Search code examples
regexarraysmatlabtwittercell

Create a cell array in matlab


I have a file of tweets that I have read into matlab using dataread and I have stored each line into a 30x1 cell. I was wondering if there was a to take each hashtag out and store them in their own cell and then find the average length of a hashtag? Any help would be greatly appreciated.


Solution

  • You have the right idea, I think, with your regexp call. I will just clarify a few things. If you want the text in every hashtag in the tweet, you would want to use regexp to search for the pound sign (#) and include every character after that, until you reach the end of the word, e.g.
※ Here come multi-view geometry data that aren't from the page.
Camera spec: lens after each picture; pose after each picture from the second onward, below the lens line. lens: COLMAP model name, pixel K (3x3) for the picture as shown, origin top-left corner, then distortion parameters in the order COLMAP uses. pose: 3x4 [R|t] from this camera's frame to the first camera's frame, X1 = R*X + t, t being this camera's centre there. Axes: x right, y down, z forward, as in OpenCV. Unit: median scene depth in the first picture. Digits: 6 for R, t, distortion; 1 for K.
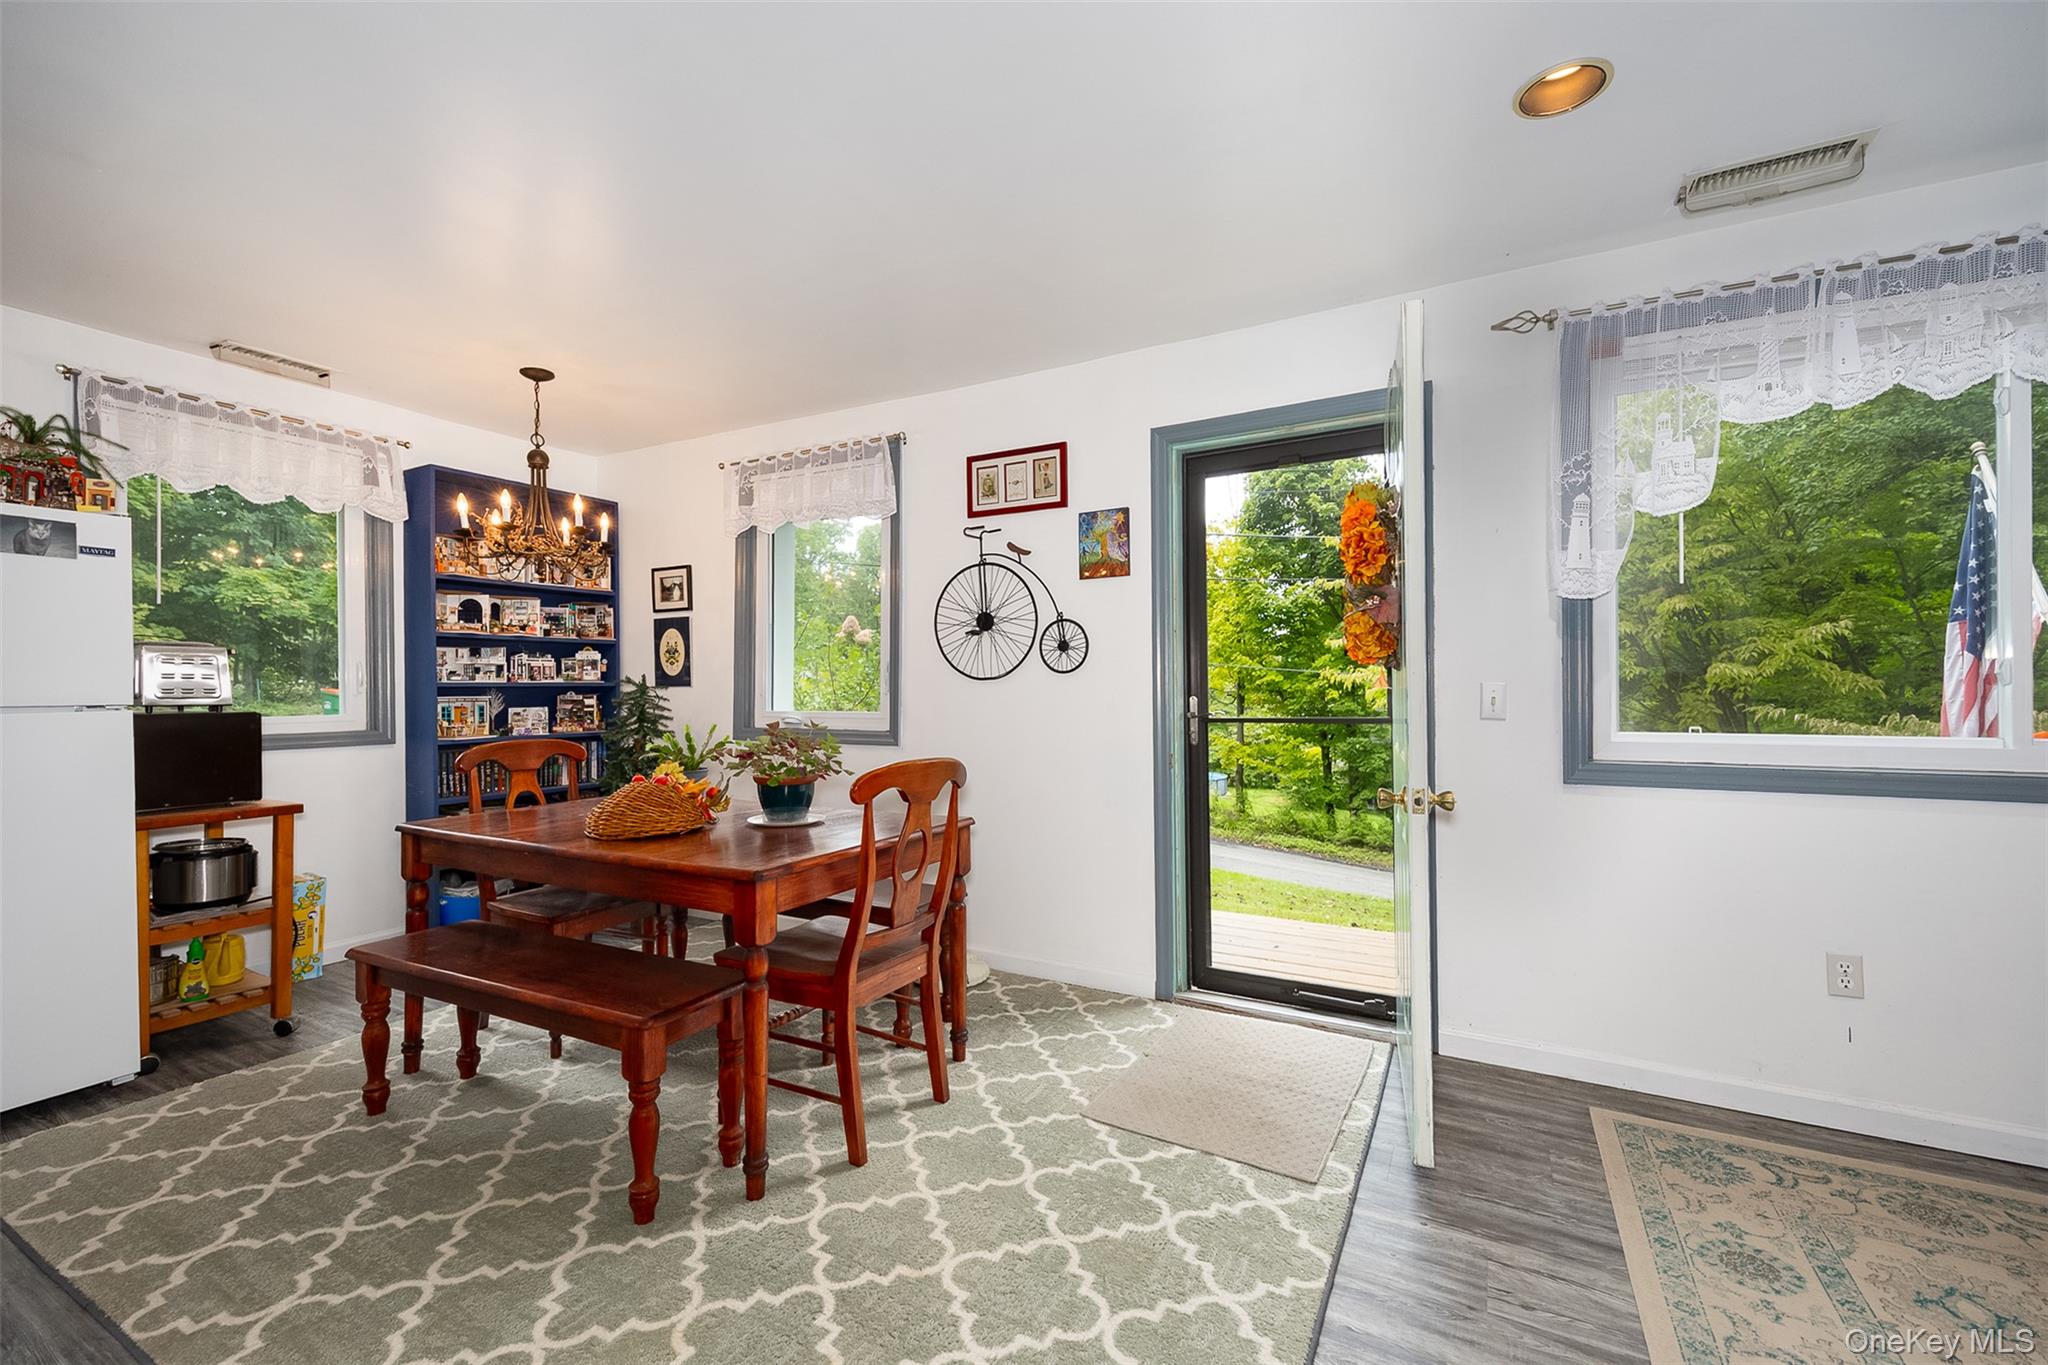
lens RADIAL K [[854.1, 0, 1022.5], [0, 854.1, 689.0], [0, 0, 1]] dist [-0.000316, -0.000197]
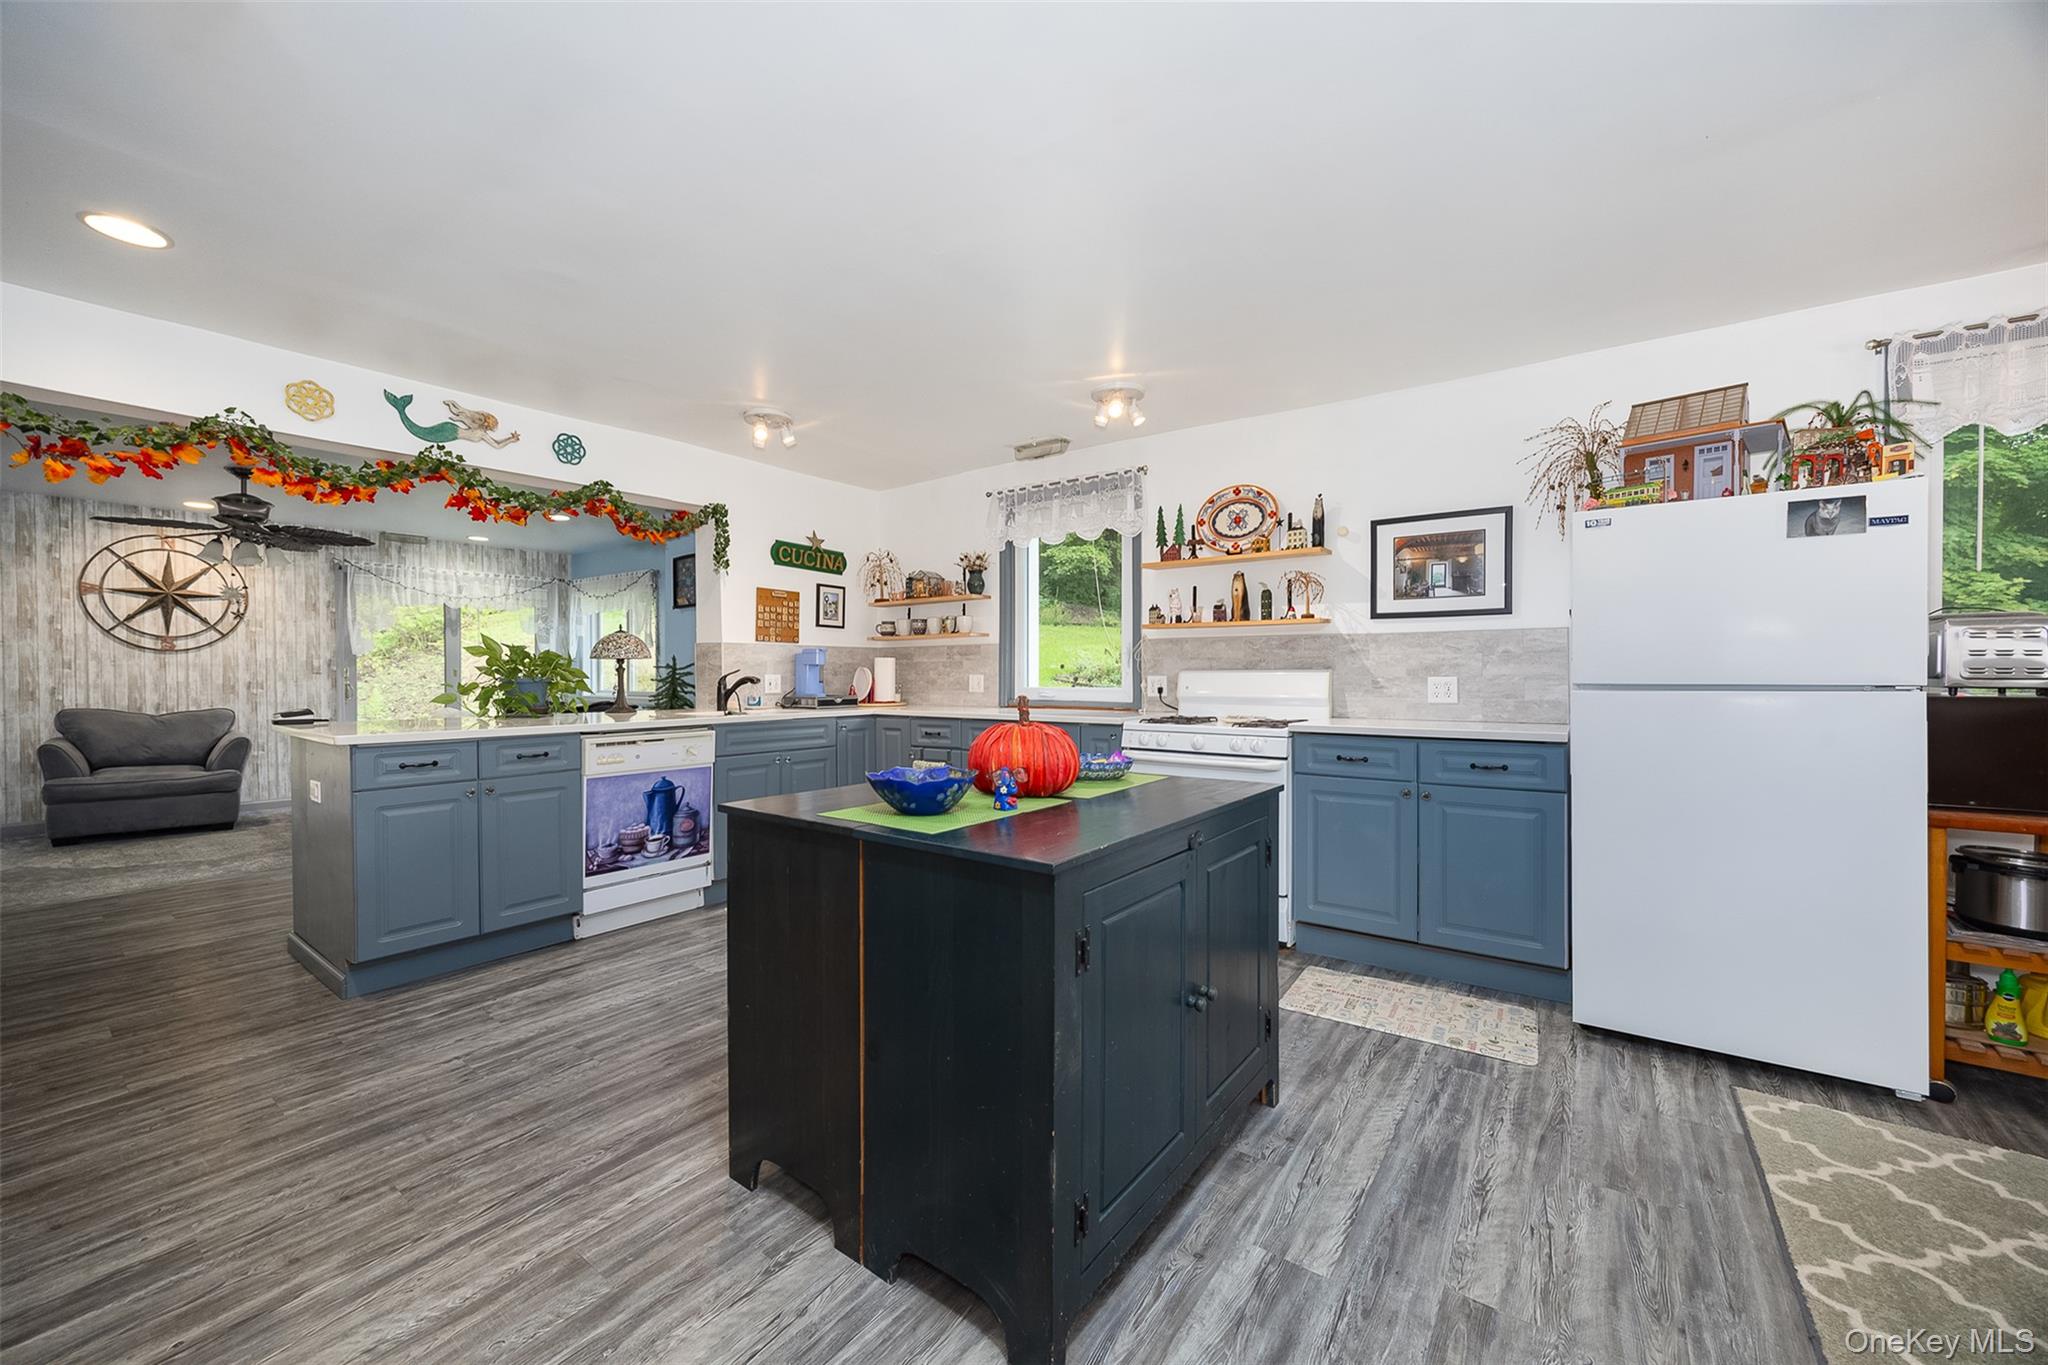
lens RADIAL K [[780.1, 0, 1025.1], [0, 780.1, 678.6], [0, 0, 1]] dist [-0.000282, 0.000099]
pose [[-0.138833, 0.014445, -0.990210, -0.085066], [-0.001002, 0.999891, 0.014726, 0.000062], [0.990315, 0.003037, -0.138803, 0.148710]]
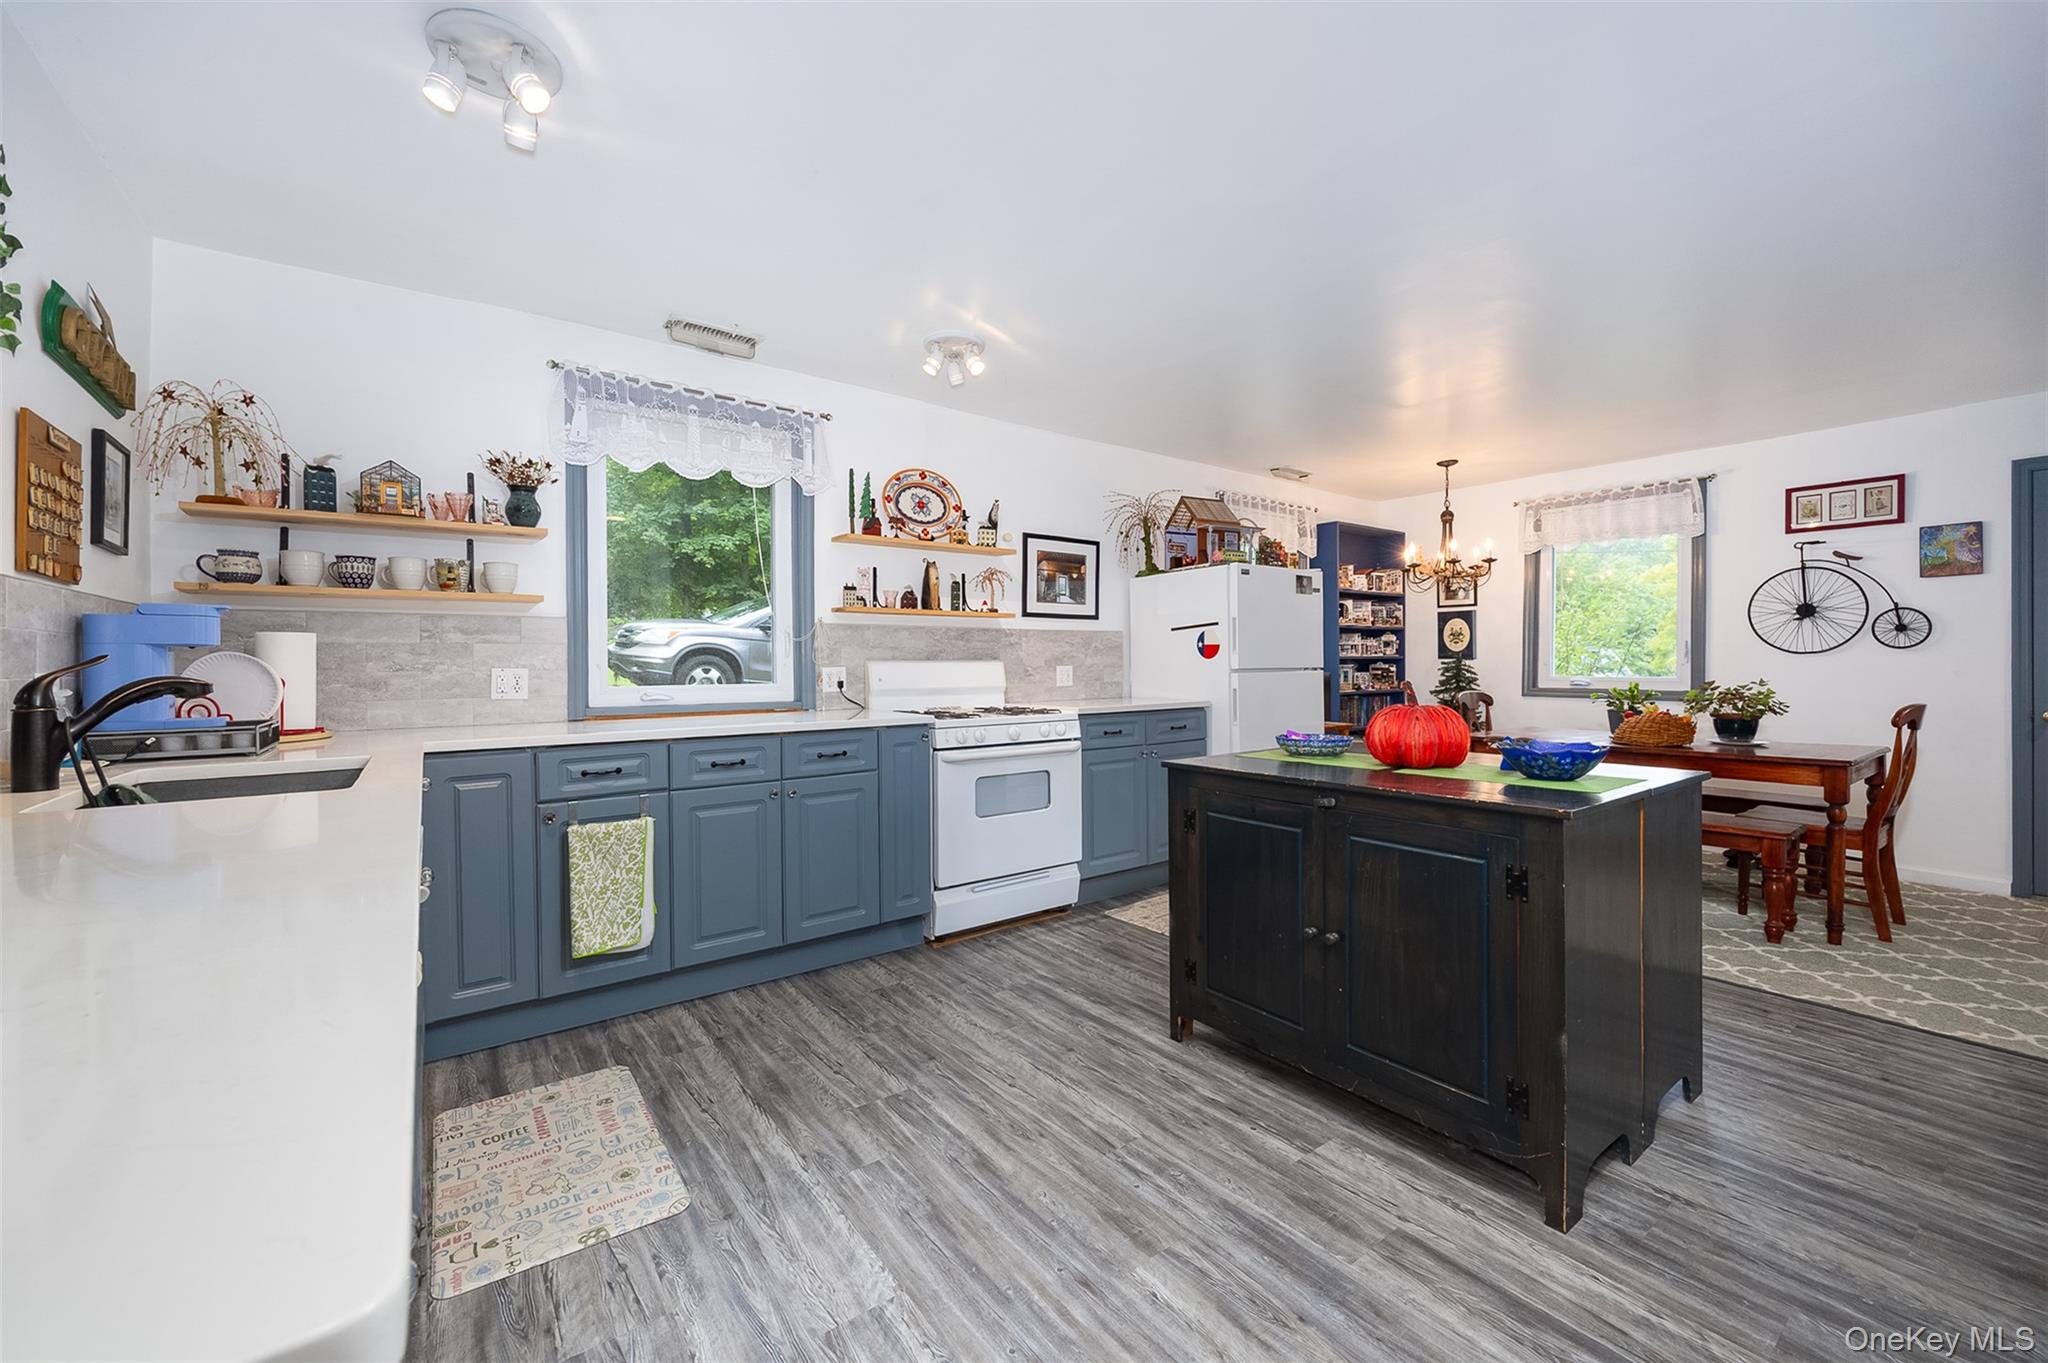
lens RADIAL K [[804.7, 0, 1012.5], [0, 804.7, 669.4], [0, 0, 1]] dist [-0.000537, -0.000147]
pose [[0.905334, 0.005769, -0.424661, -0.754664], [-0.002355, 0.999961, 0.008564, 0.007645], [0.424693, -0.006753, 0.905312, -0.809443]]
    text = '#this #is a #test';
    regexpi(lines,'\<#[a-z0-9_]*\>','match');
    ans = 
        '#this'    '#is'    '#test'
    

    where regexpi is a case-insensitive regexp, and the regex searches for '#' followed by a any number of letters, digits, or underscores (which are, I believe, the valid hashtag characters). The 'match' flag makes the regexp function return the actual matches.

    If you don't want the actual hashtag in the final text, you could use regex look-behinds to return only the text. For instance:

    regexpi(lines,'\<(?<=#)[a-z0-9_]*\>','match')
    ans = 
        'this'    'is'    'test'
    

    I think, technically, a hashtag must start with a letter, so this regex would return potentially invalid hashtags. It's not difficult to sort that out though.